**Exercise**
Nothing but a number should be given: how many lines in the entries below include the string "than".

Page images and extracted text
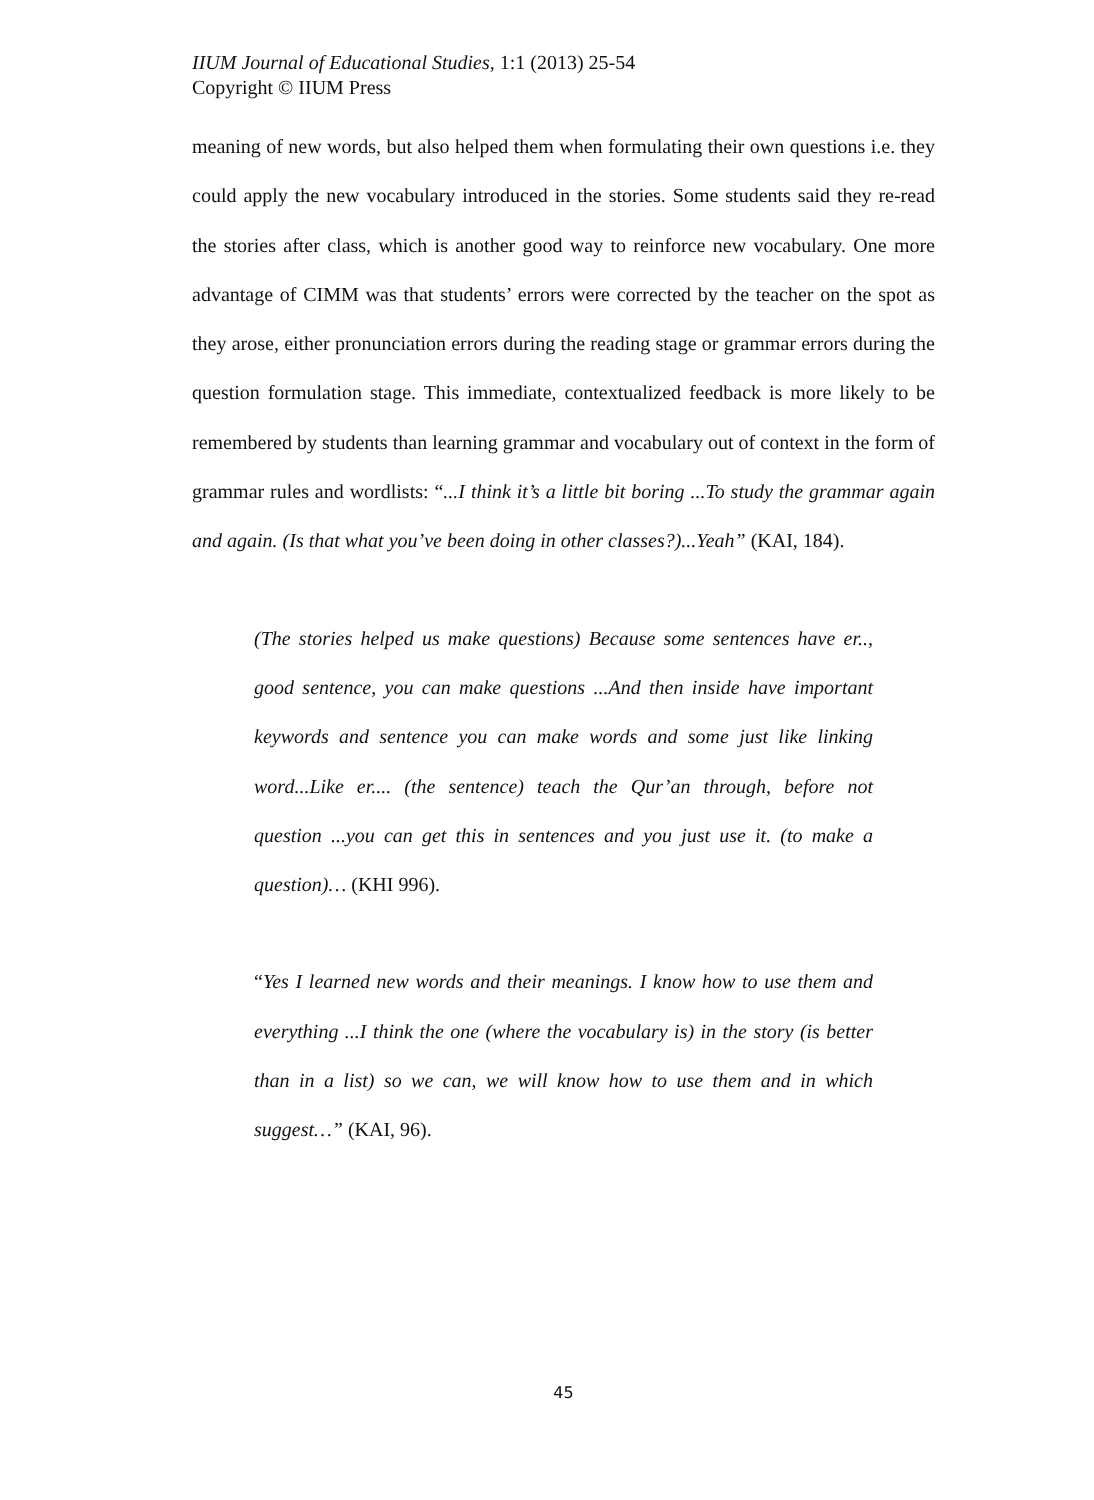IIUM Journal of Educational Studies, 1:1 (2013) 25-54
Copyright © IIUM Press
meaning of new words, but also helped them when formulating their own questions i.e. they could apply the new vocabulary introduced in the stories. Some students said they re-read the stories after class, which is another good way to reinforce new vocabulary. One more advantage of CIMM was that students’ errors were corrected by the teacher on the spot as they arose, either pronunciation errors during the reading stage or grammar errors during the question formulation stage. This immediate, contextualized feedback is more likely to be remembered by students than learning grammar and vocabulary out of context in the form of grammar rules and wordlists: “...I think it’s a little bit boring ...To study the grammar again and again. (Is that what you’ve been doing in other classes?)...Yeah” (KAI, 184).
(The stories helped us make questions) Because some sentences have er.., good sentence, you can make questions ...And then inside have important keywords and sentence you can make words and some just like linking word...Like er.... (the sentence) teach the Qur’an through, before not question ...you can get this in sentences and you just use it. (to make a question)… (KHI 996).
“Yes I learned new words and their meanings. I know how to use them and everything ...I think the one (where the vocabulary is) in the story (is better than in a list) so we can, we will know how to use them and in which suggest…” (KAI, 96).
45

**Answer area**
2